DATASET EXTRACT below:

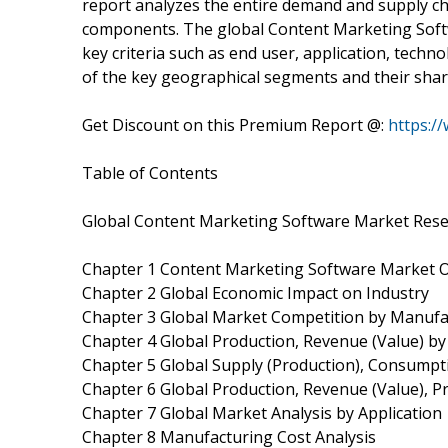
report analyzes the entire demand and supply cha
components. The global Content Marketing Soft
key criteria such as end user, application, techn
of the key geographical segments and their shar
Get Discount on this Premium Report @:
https:/
Table of Contents
Global Content Marketing Software Market Rese
Chapter 1 Content Marketing Software Market 
Chapter 2 Global Economic Impact on Industry
Chapter 3 Global Market Competition by Manufa
Chapter 4 Global Production, Revenue (Value) b
Chapter 5 Global Supply (Production), Consumpt
Chapter 6 Global Production, Revenue (Value), P
Chapter 7 Global Market Analysis by Application
Chapter 8 Manufacturing Cost Analysis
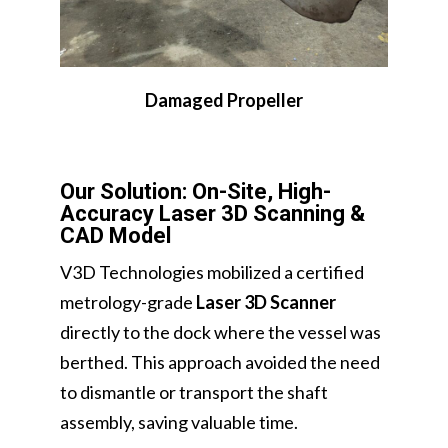
Damaged Propeller
Our Solution: On-Site, High-
Accuracy Laser 3D Scanning &
CAD Model
V3D Technologies mobilized a certified
metrology-grade
Laser 3D Scanner
directly to the dock where the vessel was
berthed. This approach avoided the need
to dismantle or transport the shaft
assembly, saving valuable time.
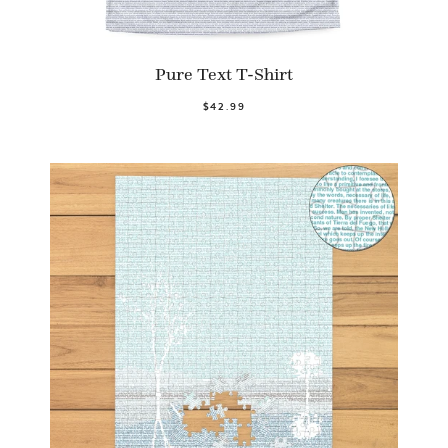
Pure Text T-Shirt
$42.99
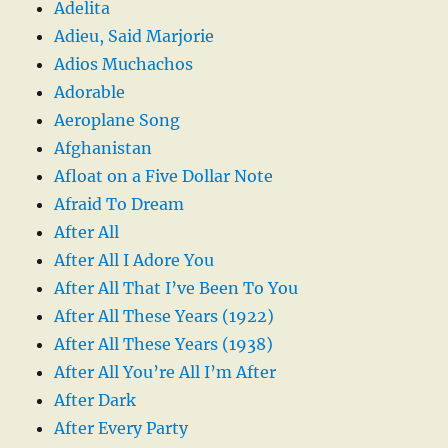
Adelita
Adieu, Said Marjorie
Adios Muchachos
Adorable
Aeroplane Song
Afghanistan
Afloat on a Five Dollar Note
Afraid To Dream
After All
After All I Adore You
After All That I’ve Been To You
After All These Years (1922)
After All These Years (1938)
After All You’re All I’m After
After Dark
After Every Party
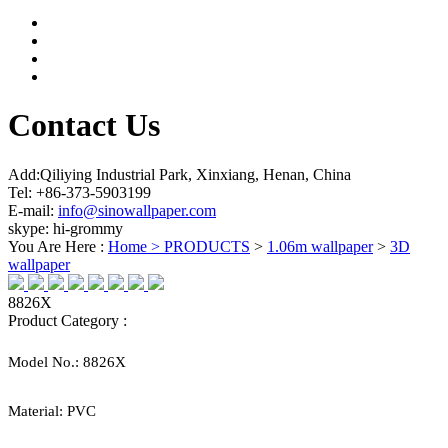
Contact Us
Add:Qiliying Industrial Park, Xinxiang, Henan, China
Tel: +86-373-5903199
E-mail:
info@sinowallpaper.com
skype: hi-grommy
You Are Here :
Home >
PRODUCTS
>
1.06m wallpaper
>
3D
wallpaper
8826X
Product Category :
Model No.:
8826X
Material:
PVC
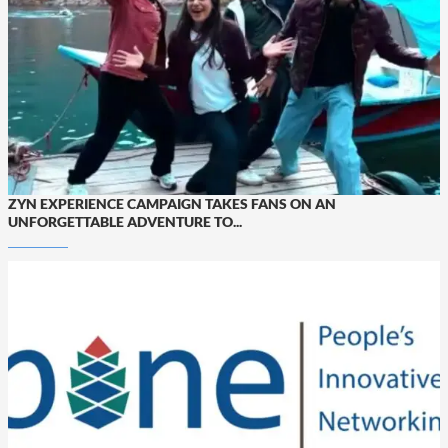
ZYN EXPERIENCE CAMPAIGN TAKES FANS ON AN
UNFORGETTABLE ADVENTURE TO...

End of DATASET EXTRACT.

EXERCISE DIRECTIONS:
In the records above, locate the lines holding the word "Production". Copy each of them.

SOLUTION:
Chapter 4 Global Production, Revenue (Value) b
Chapter 5 Global Supply (Production), Consumpt
Chapter 6 Global Production, Revenue (Value), P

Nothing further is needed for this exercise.